Die CSU braucht Karl-Theodor zu Guttenberg. Er ist eine herausragende Figur. Das Problem für Horst Seehofer war tatsächlich ein zu starker Guttenberg, wie sich das im Herbst angedeutet hatte. So wie sich das aber in der jüngsten Zeit ausbalanciert hat, war der Verteidigungsminister nur von Nutzen. Auch für Seehofer. Sie wären sich mittelfristig ja auch nicht in die Quere gekommen.

Muss der niedergehenden FDP nicht ein Stein vom Herzen fallen, da der ordoliberale Politstar, der hohe Zustimmung bis weit ins liberale Lager genoss, aus dem Kabinett verschwunden ist?

Ich glaube nicht. Auch die FDP hat ja kein Interesse an einer schwachen Union. In einer Koalition sind entweder beide erfolgreich oder keiner. Als FDP-Chef würde ich keine Sektkorken knallen lassen.

In diesem Jahr stehen eine Reihe von Landtagswahlen an, darunter sehr wichtige in Baden-Württemberg und Rheinland-Pfalz. Wird die CDU das Fehlen des Guttenbergfaktors nicht schmerzlich vermissen?
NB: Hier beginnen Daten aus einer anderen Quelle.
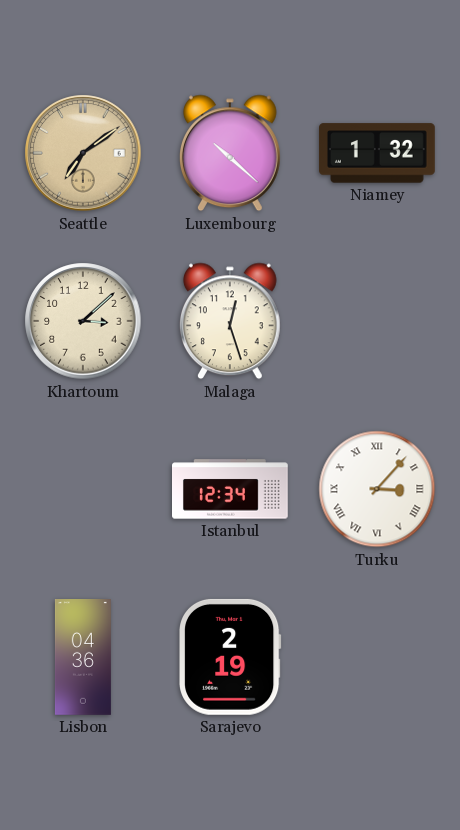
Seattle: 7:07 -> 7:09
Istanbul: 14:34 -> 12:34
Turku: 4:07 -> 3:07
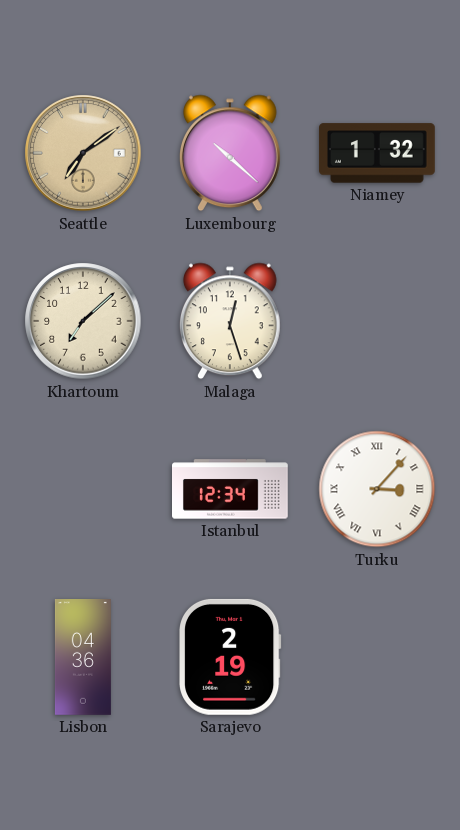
Khartoum: 3:08 -> 7:08
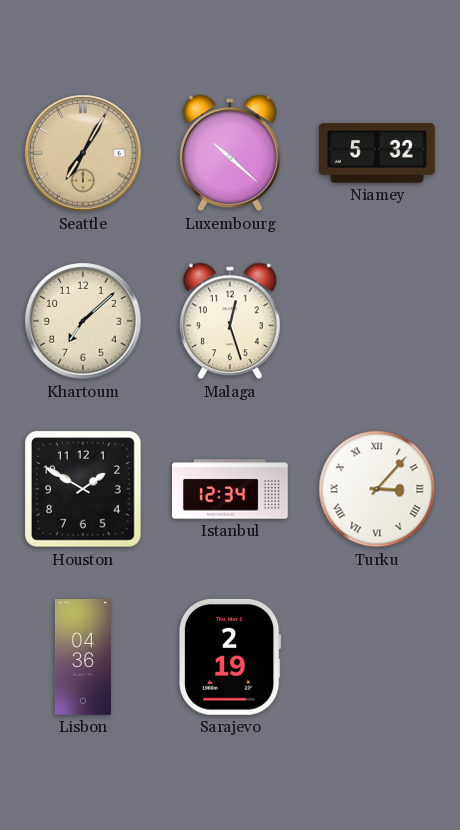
Seattle: 7:09 -> 7:05
Niamey: 1:32 -> 5:32
Houston: none -> 1:50
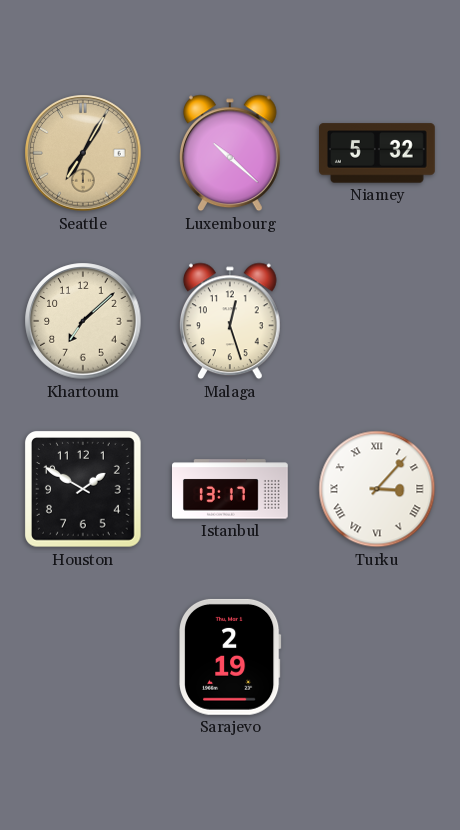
Istanbul: 12:34 -> 13:17
Lisbon: 04:36 -> none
Nein. Denn die CDU macht ja schon deutlich, dass Guttenbergs Abschied kein endgültiger sein muss. Seine Anhänger in den Ländern werden das registrieren. Guttenbergs Gegner hingegen dürfen ihre Forderung nach einem Rücktritt ebenfalls erfüllt sehen. Ich sehe deshalb keine tiefgreifende Bewegung in der Wählerschaft, die von Guttenbergs Rücktritt ausgeht.

Die Grünen sprechen von einer persönlichen Niederlage der Kanzlerin. Ist das oppositioneller Theaterdonner oder die Wahrheit?

Das ist ein ganz klassisches Instrument aus dem Oppositionsreservoir. Natürlich haben Grüne und SPD ein Interesse daran, die Kanzlerin zu schwächen. Die Frage ist aber, ob ihnen das gelingen kann. Denn Frau Merkel hat die Guttenberg-Krise eigentlich sehr gut gemeistert. Sie hat beide Strömungen im Volk bedient. Einerseits hat sie denen, die Guttenbergs akademisches Verhalten kritisiert haben, gesagt, dass das kein zu tolerierender Vorgang sei. Auf der anderen Seite hat sie aber auch gesagt, dass sie sich keinen wissenschaftlichen Assistenten engagiert, sondern einen politischen Leistungsträger berufen hat. Und auf diesem Feld hat sie ihm hervorragende Arbeit attestiert. Frau Merkel hat mit einem Sowohl-als-auch-agiert. Und das ist in der Politik häufig nicht das dümmste.

Wie könnte Guttenbergs Comeback nach einer gewissen Schamfrist aussehen?

Zunächst muss Guttenberg seine akademischen Angelegenheiten restlos klären. Das ist die Bedingung für eine zweite Chance. Wenn ihm das gelingt, dann wird er – wann auch immer – wieder öffentlich Stellung beziehen. Seine Positionen sind ja schon vor seinen Minister-Ämtern als interessant wahrgenommen worden. Mit der jetzigen Bekanntheit wird er aber sofort maximale Aufmerksamkeit genießen. Damit ist seine mediale Präsenz kein Problem. Dann stellt sich die Frage, wie dann die Machtkonstellationen in München und Berlin sein werden und wo und in welchem Amt er der CSU am besten nützen kann.

Die Kanzlerkandidatur nicht ausgeschlossen?

Ja, diese Kandidatur ist nicht ausgeschlossen. Sie müssen sehen, dass ja kein Überangebot an charismatischen Spitzenpolitikern in der Bundespolitik besteht. Und vorausgesetzt, er macht seine Hausaufgaben, steht dann mit ihm irgendwann ein Spitzentalent an der Rampe der Bühne, das man nicht nach Hause schicken wird.